WORK REQUEST => From the listing below, keep only the lines that contain the string "pose", matching case exactly.

SUPPLIED DATA =>

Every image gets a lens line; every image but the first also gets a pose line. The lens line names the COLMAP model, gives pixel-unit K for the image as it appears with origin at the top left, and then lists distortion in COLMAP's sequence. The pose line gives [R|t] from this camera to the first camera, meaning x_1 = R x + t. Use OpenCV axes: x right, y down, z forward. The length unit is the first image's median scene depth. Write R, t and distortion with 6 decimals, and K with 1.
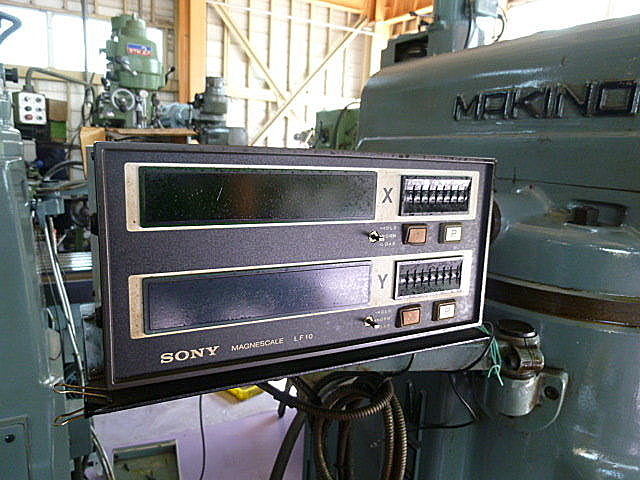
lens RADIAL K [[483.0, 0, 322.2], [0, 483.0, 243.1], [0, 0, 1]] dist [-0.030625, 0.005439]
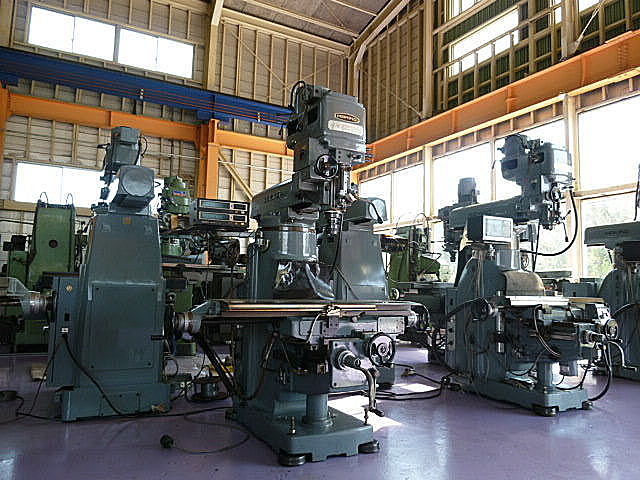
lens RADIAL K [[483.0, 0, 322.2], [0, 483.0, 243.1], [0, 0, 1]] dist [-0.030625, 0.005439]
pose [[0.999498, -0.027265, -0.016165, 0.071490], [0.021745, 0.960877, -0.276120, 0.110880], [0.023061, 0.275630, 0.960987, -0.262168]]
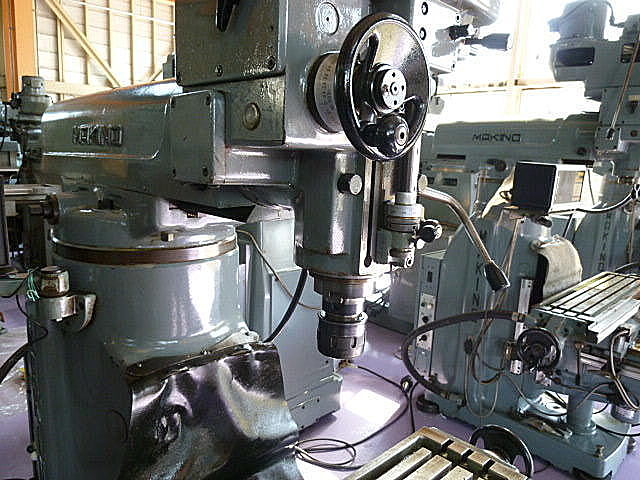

EXERCISE ANSWER =>
Every image gets a lens line; every image but the first also gets a pose line. The lens line names the COLMAP model, gives pixel-unit K for the image as it appears with origin at the top left, and then lists distortion in COLMAP's sequence. The pose line gives [R|t] from this camera to the first camera, meaning x_1 = R x + t. Use OpenCV axes: x right, y down, z forward. The length unit is the first image's median scene depth. Write R, t and distortion with 6 decimals, and K with 1.
pose [[0.999498, -0.027265, -0.016165, 0.071490], [0.021745, 0.960877, -0.276120, 0.110880], [0.023061, 0.275630, 0.960987, -0.262168]]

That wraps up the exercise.